Better yet, if you’re growing it out for a new hairstyle, you’re likely to hit an awkward stage or two along the way where your hair doesn’t look quite right, even if you’re cutting it regularly.
There’s no need to get impatient with the amount of time required to grow your hair just a few inches longer: trust the process.
Here is the process.
The Science Of Hair Growth
Hair follicles are responsible for all of the hair growth on your body. We are all born with about a hundred thousand hair follicles on our scalp. Whatever you’re born with is what you’ll be working with for life because humans don’t get new hair follicles throughout our lifetimes.
Hair follicles have several layers housed beneath the surface of your skin. The deepest layer is the papilla, where tiny capillaries feed the living part of your hair, called the bulb. The cells in the bulb divide every 2-3 days (faster than any other cell in your body), and this division is what manifests as hair growth. The rest of your hair shaft consists of a protein called keratin.
There are three different stages of hair growth:
Anagen, or the active phase of new hair growth, is when the cells in your hair's root are dividing rapidly, and your hair is actively growing. This new growth pushes old growth up the follicle and out above the surface of your scalp. Your hair will grow the fastest during this stage, at a rate of a little under ½” per month, and new hair growth can stay in this phase for 2-6 years.
Catagen is the transitional stage at the end of active growth. New hair growth stops during this phase, and the base of your hair forms a small, hard “club” as the outer sheath of the root shrinks back towards your scalp. Typically this phase lasts about 2-3 weeks.
Telogen, the resting phase, is when your hair remains on your scalp but has stopped actively growing. Your hair can “rest” on your scalp for a little over three months before naturally shedding.

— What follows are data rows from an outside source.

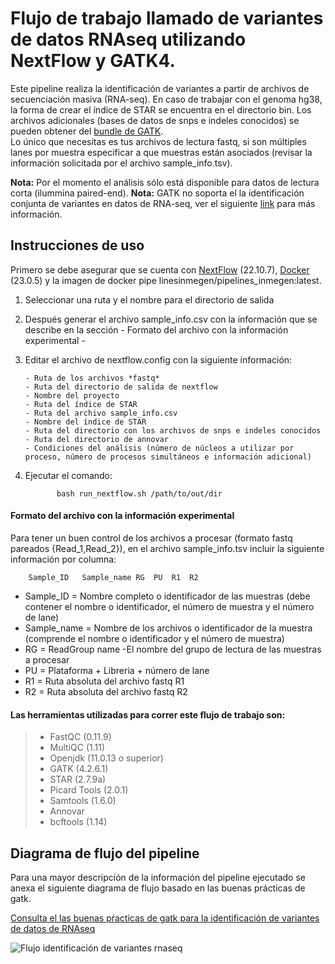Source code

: # Flujo de trabajo llamado de variantes de datos RNAseq utilizando NextFlow y GATK4.

Este pipeline realiza la identificación de variantes a partir de archivos de secuenciación masiva (RNA-seq).
En caso de trabajar con el genoma hg38, la forma de crear el índice de STAR se encuentra en el directorio bin.
Los archivos adicionales (bases de datos de snps e indeles conocidos) se pueden obtener del [bundle de GATK](https://console.cloud.google.com/storage/browser/genomics-public-data/resources/broad/hg38/v0;tab=objects?prefix=&forceOnObjectsSortingFiltering=false).   
Lo único que necesitas es tus archivos de lectura fastq, si son múltiples lanes por muestra especificar a que muestras están asociados (revisar la información solicitada por el archivo sample_info.tsv).

**Nota:** Por el momento el análisis sólo está disponible para datos de lectura corta (ilummina paired-end).
**Nota:** GATK no soporta el la identificación conjunta de variantes en datos de RNA-seq, ver el siguiente [link](https://gatk.broadinstitute.org/hc/en-us/articles/360035531192-RNAseq-short-variant-discovery-SNPs-Indels-) para más información.

## Instrucciones de uso 

Primero se debe asegurar que se cuenta con [NextFlow](https://www.nextflow.io/docs/latest/index.html) (22.10.7), [Docker](https://docs.docker.com/) (23.0.5) y la imagen de docker pipe
linesinmegen/pipelines_inmegen:latest.

 1. Seleccionar una ruta y el nombre para el directorio de salida
 2. Después generar el archivo sample_info.csv con la información que se describe en la sección - Formato del archivo con la información experimental -
 3. Editar el archivo de nextflow.config con la siguiente información:

        - Ruta de los archivos *fastq*
        - Ruta del directorio de salida de nextflow
        - Nombre del proyecto 
        - Ruta del índice de STAR
        - Ruta del archivo sample_info.csv
        - Nombre del índice de STAR
        - Ruta del directorio con los archivos de snps e indeles conocidos
        - Ruta del directorio de annovar
        - Condiciones del análisis (número de núcleos a utilizar por proceso, número de procesos simultáneos e información adicional)

  4. Ejecutar el comando: 

                bash run_nextflow.sh /path/to/out/dir

#### Formato del archivo con la información experimental

Para tener un buen control de los archivos a procesar (formato fastq pareados {Read_1,Read_2}), en el archivo sample_info.tsv incluir la siguiente información por columna:
 
		Sample_ID	Sample_name	RG	PU	R1	R2

 - Sample_ID   = Nombre completo o identificador de las muestras (debe contener el nombre o identificador, el número de muestra y el número de lane)
 - Sample_name = Nombre de los archivos o identificador de la muestra (comprende el nombre o identificador y el número de muestra)
 - RG          = ReadGroup name -El nombre del grupo de lectura de las muestras a procesar
 - PU          = Plataforma + Libreria + número de lane
 - R1          = Ruta absoluta del archivo fastq R1
 - R2          = Ruta absoluta del archivo fastq R2

#### Las herramientas utilizadas para correr este flujo de trabajo son:
>
> - FastQC (0.11.9)
> - MultiQC (1.11)
> - Openjdk (11.0.13 o superior)
> - GATK (4.2.6.1)
> - STAR (2.7.9a)
> - Picard Tools (2.0.1)
> - Samtools (1.6.0)
> - Annovar
> - bcftools (1.14)
>

## Diagrama de flujo del pipeline 

Para una mayor descripción de la información del pipeline ejecutado se anexa el siguiente diagrama de flujo basado en las buenas prácticas de gatk.

[Consulta el las buenas pŕacticas de gatk para la identificación de variantes de datos de RNAseq](https://gatk.broadinstitute.org/hc/en-us/articles/360035531192-RNAseq-short-variant-discovery-SNPs-Indels-) 


![Flujo identificación de variantes rnaseq](../flowcharts/flow_vc-rnaseq.png)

Humans don’t shed our hair seasonally; instead, we lose hairs here and there over our day. New hair grows in to replace the hairs we shed. Since we shed our hair at random, you will have hair in all three growth stages all over your head at any given point in time. The majority of your hair will be in the active anagen growth phase and only about 10% in the transitional or resting phase.
Why Can’t I Grow Out My Hair?
If your active phase of growth is short, then you may have difficulty growing your hair out. The length of the anagen growth phase is dependent on factors such as your age, overall health, and genetics. Your hair follicles may gradually stop producing more hair to replace the strands you shed as you get older, minimizing overall new growth.

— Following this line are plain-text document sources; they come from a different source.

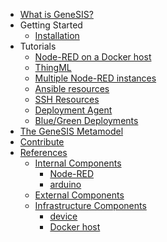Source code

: -   [What is GeneSIS?](./README.md)
-   Getting Started
    -   [Installation](./install.md)
-   Tutorials
    -   [Node-RED on a Docker host](./tutorial/1.nodered_localhost/)
    -   [ThingML](./tutorial/2.thingml_localhost/)
    -   [Multiple Node-RED instances](./tutorial/3.two_nodered/)
    -   [Ansible resources](./tutorial/4.Ansible_resources/)
    -   [SSH Resources](./tutorial/5.SSH_resources/)
    -   [Deployment Agent](./tutorial/6.Deployment_Agent/)
	-   [Blue/Green Deployments](./tutorial/7.blue_green_deployments/)
-   [The GeneSIS Metamodel](./metamodel.md)
-   [Contribute](../contribute.md)
-   [References](./references)
    -   [Internal Components](./references/internal_component.md)
        - [Node-RED](./references/Node-RED.md)
        - [arduino](./references/arduino.md)
    -   [External Components](./references/external_component.md)
    -   [Infrastructure Components](./references/infrastructure_component.md)
        - [device](./references/device.md)
        - [Docker host](./references/docker_host.md)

Even if your follicles continue to make new hairs, they are likely to shrink as you age, which means that your new hair growth will be thinner, weaker, and likely to break or fall out in a shorter amount of time.

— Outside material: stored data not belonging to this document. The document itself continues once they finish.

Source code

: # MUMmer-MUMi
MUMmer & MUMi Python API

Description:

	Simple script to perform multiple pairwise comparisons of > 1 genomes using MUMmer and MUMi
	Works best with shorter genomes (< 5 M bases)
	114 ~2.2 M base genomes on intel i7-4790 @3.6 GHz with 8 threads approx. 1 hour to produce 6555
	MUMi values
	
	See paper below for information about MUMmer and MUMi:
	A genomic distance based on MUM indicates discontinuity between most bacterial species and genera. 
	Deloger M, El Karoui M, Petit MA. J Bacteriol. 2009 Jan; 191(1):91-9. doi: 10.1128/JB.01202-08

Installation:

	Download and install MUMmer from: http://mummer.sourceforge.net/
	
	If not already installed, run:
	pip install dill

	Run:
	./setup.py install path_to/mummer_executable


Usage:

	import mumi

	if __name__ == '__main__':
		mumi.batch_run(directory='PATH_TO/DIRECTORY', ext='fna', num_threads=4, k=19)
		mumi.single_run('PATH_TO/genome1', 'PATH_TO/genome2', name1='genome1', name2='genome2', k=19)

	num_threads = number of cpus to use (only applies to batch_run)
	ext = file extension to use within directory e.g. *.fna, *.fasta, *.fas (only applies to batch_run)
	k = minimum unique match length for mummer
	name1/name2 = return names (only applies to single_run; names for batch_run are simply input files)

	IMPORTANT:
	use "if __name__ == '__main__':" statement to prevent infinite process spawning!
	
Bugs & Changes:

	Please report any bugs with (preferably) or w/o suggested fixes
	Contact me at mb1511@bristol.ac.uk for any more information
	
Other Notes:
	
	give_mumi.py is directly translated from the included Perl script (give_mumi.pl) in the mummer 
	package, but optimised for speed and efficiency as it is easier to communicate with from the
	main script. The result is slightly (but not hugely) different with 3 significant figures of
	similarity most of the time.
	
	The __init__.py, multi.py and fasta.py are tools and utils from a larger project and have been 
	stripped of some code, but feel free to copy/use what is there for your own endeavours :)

Unhealthy grooming habits that damage your hair can also cut the growth stage short. Anything that damages your hair, like using excessive heat when styling or brushing roughly when wet, increases the likelihood that you’ll shed or break off individual strands before they reach the telogen growth phase.
On top of that, factors such as consistent stress or a calorie-restricted diet can also limit new hair growth.
How Do I Make My Hair Grow Faster?
If your hair growth has started to slow, or you’re looking for a way to boost your growth for a new hairstyle you’re dying to experiment with, there are a few things you can try.
1. Take a multivitamin supplement. Your hair needs an array of vitamins and nutrients to maintain healthy growth. If you’re getting enough essential vitamins through your diet, then taking a supplement isn’t likely to help your hair grow faster. However, suppose you’re operating on a calorie deficit or struggle to get enough fruits or vegetables in your diet. In that case, a supplement may help you to get enough nutrients for your hair to grow at an average rate. Vitamin B-complex and biotin are commonly associated with healthy hair growth.
2. Include lots of protein in your diet. Your hair is entirely built from protein cells, so including lots of protein in your diet is critical to maintaining a healthy head of hair. If you’re running on a shortage of protein, then your follicles won’t have the building blocks needed to feed your hair.
3. Use coconut oil to stimulate your scalp. Coconut oil is chock full of vitamins and fatty acids that will nourish your scalp and help to minimize the buildup of sebum at your hair follicles. On top of that, you can use coconut oil as a leave-in conditioning treatment for your hair to ensure that it doesn't get dried out and brittle (and therefore less likely to fall out prematurely).
The key to healthy hair growth is, primarily, being healthy in general. Your hair and skin are often the first indicators of unhealthy habits. A poor diet can manifest itself in an acne breakout or in dull, slow-growing hair. Similarly, thinning hair can be a sign that your diet is protein-deficient.
When it comes to your health and self-care, consistency is key. Establishing daily habits and routines to take care of your skin, body, and overall wellness will pay dividends in the long run. When you look good, you'll feel good, and that kind of self-confidence wears better than any haircut.